This is highly subjective, but also the most common question I got was “what’s the crowd like?”. So here is my very poor and biased attempt at answering it. Keep in mind that the “common weaknesses/strengths” are extremely subjective and biased.

Type in EF or the cohort name (e.g. BE9, LD5) into LinkedIn and you will find the kind of profiles who go through EF.

Who goes to EF?

EF attracts ambitious ~25-35 year olds (in my cohort it was min 23, max 42). My gut feeling, after looking at 4 cohorts (Berlin, London, Paris, Toronto) is that EF cohorts have a similar composition. I would categorise these as follows:

Ex-Founders 20%

Both, business and tech. People who already have built some kind of company, usually a small startup, and sometimes more traditional companies with low potential to scale.
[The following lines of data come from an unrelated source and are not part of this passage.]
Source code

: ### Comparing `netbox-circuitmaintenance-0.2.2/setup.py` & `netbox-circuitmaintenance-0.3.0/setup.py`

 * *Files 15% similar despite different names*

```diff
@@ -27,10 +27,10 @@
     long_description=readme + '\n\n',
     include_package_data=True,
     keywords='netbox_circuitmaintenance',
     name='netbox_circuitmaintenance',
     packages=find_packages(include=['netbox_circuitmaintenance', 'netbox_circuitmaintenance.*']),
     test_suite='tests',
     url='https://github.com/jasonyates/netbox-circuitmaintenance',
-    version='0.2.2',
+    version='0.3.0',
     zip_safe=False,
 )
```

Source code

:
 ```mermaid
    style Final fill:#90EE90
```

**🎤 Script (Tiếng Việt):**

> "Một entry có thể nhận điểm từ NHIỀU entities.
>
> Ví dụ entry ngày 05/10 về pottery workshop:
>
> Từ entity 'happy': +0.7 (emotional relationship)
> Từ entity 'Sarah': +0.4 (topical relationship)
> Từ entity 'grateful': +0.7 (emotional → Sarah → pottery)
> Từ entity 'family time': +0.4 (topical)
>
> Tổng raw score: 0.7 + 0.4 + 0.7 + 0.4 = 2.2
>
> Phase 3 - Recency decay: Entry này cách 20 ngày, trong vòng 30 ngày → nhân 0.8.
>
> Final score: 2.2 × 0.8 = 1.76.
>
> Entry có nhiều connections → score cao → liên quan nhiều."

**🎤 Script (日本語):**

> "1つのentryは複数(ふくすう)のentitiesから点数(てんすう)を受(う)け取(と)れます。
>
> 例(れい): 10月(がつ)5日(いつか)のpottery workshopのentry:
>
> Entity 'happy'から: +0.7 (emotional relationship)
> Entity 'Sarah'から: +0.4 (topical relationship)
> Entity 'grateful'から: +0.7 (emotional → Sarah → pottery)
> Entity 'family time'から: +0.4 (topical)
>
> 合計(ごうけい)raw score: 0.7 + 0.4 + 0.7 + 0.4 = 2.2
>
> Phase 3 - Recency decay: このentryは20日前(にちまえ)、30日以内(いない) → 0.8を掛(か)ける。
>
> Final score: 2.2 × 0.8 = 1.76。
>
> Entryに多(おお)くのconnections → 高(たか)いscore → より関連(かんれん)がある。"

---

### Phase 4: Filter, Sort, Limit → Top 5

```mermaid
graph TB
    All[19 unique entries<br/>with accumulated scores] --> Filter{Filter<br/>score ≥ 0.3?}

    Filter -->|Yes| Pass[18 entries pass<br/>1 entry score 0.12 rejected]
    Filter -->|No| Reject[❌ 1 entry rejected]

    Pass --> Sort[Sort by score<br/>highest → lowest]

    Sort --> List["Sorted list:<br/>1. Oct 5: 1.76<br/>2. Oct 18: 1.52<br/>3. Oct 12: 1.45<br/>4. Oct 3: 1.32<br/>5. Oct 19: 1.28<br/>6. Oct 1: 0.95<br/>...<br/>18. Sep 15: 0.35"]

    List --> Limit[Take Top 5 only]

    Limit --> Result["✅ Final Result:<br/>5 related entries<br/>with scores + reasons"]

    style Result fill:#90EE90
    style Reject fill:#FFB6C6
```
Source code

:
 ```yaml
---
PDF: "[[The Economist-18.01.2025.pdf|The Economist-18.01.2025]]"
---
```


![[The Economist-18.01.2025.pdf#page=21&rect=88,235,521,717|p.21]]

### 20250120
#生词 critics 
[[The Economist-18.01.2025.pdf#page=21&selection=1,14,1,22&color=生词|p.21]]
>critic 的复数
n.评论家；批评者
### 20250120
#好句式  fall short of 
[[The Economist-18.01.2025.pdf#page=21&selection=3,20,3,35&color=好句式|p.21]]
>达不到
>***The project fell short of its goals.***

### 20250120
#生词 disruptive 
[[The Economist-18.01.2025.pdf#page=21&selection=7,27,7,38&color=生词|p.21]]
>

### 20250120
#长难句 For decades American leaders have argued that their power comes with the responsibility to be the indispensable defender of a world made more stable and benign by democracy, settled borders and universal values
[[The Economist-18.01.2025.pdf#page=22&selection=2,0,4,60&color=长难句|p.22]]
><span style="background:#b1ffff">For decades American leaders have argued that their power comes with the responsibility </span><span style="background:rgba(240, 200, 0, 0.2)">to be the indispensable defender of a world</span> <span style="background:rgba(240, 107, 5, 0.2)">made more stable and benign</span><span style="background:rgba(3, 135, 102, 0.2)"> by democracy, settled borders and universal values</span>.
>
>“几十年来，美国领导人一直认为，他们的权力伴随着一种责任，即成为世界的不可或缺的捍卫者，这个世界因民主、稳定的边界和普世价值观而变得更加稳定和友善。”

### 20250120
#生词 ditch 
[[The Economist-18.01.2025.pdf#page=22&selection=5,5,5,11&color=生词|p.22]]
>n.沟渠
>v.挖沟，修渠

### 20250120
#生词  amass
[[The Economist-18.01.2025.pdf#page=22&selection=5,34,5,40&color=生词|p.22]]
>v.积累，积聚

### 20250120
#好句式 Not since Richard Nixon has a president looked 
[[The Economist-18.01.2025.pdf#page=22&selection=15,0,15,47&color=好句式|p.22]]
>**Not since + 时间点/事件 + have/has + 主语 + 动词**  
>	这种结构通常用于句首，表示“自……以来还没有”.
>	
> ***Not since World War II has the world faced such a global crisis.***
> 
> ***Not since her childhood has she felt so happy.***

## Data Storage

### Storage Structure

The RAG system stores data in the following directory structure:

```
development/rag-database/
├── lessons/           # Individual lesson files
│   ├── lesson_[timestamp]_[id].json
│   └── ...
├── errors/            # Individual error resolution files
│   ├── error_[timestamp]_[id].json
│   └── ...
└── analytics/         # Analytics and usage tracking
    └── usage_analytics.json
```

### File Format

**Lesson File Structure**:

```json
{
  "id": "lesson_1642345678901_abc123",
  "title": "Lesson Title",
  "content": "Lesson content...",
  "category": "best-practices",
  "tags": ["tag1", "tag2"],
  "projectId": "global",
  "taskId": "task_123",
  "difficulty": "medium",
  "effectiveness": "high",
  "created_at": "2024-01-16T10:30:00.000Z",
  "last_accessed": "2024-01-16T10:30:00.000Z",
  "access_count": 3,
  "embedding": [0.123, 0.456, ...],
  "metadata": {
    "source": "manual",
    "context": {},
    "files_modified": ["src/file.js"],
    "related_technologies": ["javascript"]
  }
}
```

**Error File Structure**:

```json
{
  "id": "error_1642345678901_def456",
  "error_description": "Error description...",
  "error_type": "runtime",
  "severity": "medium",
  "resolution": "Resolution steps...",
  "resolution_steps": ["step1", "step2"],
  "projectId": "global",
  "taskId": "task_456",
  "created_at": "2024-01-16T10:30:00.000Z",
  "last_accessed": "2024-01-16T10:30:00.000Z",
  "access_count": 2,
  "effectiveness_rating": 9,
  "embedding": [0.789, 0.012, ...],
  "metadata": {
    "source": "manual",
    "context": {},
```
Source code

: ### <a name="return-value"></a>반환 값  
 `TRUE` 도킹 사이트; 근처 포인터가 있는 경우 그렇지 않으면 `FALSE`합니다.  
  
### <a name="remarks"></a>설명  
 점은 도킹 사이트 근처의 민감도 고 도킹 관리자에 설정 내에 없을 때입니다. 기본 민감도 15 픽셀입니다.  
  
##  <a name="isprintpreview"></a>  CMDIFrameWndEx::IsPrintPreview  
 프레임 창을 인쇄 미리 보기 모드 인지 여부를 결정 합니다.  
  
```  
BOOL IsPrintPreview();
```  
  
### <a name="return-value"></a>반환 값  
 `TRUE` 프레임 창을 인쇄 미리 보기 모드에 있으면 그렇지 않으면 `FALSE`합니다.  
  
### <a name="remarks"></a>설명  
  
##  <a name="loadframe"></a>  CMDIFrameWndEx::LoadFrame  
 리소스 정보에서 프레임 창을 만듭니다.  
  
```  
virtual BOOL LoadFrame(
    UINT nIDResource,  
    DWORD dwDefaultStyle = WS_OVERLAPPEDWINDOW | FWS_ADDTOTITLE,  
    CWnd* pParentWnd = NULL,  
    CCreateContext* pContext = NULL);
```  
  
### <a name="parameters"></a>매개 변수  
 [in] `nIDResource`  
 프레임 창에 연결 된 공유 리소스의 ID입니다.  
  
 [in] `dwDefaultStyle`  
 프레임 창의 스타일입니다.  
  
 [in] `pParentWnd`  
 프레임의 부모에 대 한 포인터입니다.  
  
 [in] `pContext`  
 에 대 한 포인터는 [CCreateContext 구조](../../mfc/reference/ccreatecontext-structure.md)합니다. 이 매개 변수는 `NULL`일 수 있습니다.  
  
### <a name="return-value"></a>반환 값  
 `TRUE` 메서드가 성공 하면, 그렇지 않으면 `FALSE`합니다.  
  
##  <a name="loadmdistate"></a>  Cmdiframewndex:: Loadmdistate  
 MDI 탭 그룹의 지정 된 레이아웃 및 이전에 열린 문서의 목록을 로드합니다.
Mostly either small failed startups, side hustles, or traditional non-scalable businesses. In that mix, there are some impressive ones too. For instance, one guy scaled his company to 30 employees and reached 100% market saturation with a small gadgets business. There is someone who bootstrapped a proptech app and had hundreds of paying customers. I’ve not met anyone whose business was Series A funded.

McKinsey types 30%

They’ve spent a few years in a top consulting firm. Maybe the went to a fancy business school or studied econ or finance. Many of them worked in business roles at startups as well.

Devs 30%

Just good devs, with a decent mix of specialised and full-stack. You could probably find someone for most ideas.

Academics 20%

The hyper-specialists with deep insider knowledge. Examples: lawyer with 15 experience in a very specific legal field. Examples PhD in batteries, PhD in genomics.